Beer Review: Brooklyn Black Chocolate Stout
When you’re looking for a chocolate beer, Brooklyn Black Chocolate Stout is one to reach for first. A leader in the category, sipping this Russian Imperial is like biting into an unsweetened candy bar made of almost unadulterated cocoa.
The brew has many elements to which you could apply the word “intense.” Intense dark color. Intense structure. Intense alcohol fumes. Intense stickiness in the head and intense bitterness to the flavor. In fact, a black hole might seem relaxed compared to this.
A drinker expecting a milk chocolate or sugar flavor to greet their palate might be unnerved by the comparatively bitter tone of the first few sips. There’s zero Hershey’s Kiss to this liquid; it’s pure dark chocolate from first taste to final swallow. But the ten-percenter loosens up as it warms up, and with the rising temperature offers more of a dark fruit fig or prune essence, which coats the tongue with the childhood memory of licking the bowl after Mom pours the chocolate cake batter into a mold.
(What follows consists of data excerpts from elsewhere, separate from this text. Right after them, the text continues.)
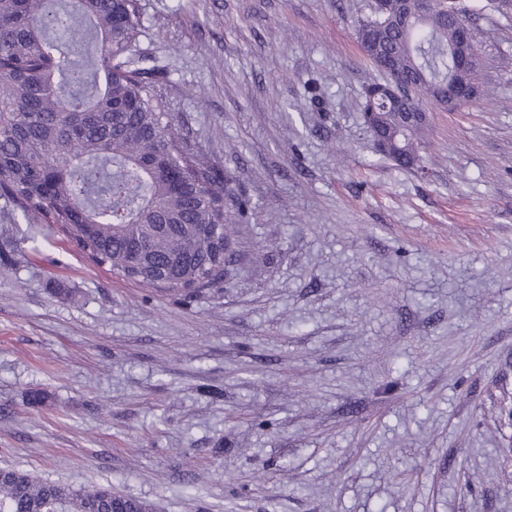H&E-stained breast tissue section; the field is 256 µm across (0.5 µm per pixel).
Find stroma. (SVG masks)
I'll return each instance as SVG.
<instances>
[{"mask_svg":"<svg viewBox=\"0 0 512 512\" xmlns=\"http://www.w3.org/2000/svg\"><path fill=\"white\" fill-rule=\"evenodd\" d=\"M142 4L250 203L237 262L152 293L0 199V467L154 512H512V12L465 0L483 94L420 174L361 120L371 0Z\"/></svg>","mask_w":512,"mask_h":512,"instance_id":"35a3bbf8","label":"stroma"}]
</instances>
Sold in four-packs and kegs, the brewery supposedly ships the beer October through March, but by my estimation, it’s not even February and at least one major regional distributor is sold out and not expecting any more this year. Point is, if you see it, drink it. In fact, buy two. Drink one and save the other for a couple of years.
Because Brooklyn’s brewmaster is Garrett Oliver, presiding master over the kingdom of food-friendly brewers, the beer is perfect for pairing. Garrett recommends chocolate desserts, fruit tarts, cheesecake, or strong cheeses like Stilton. He also suggests using it as the base for a spicy Mexican-style vanilla ice cream float (tip: fill the glass with beer first, then add ice cream) but at my house, a bottle of the beer makes a scrumptious addition to our favorite gooey double chocolate brownie recipe. Just make sure to add lots of sugar.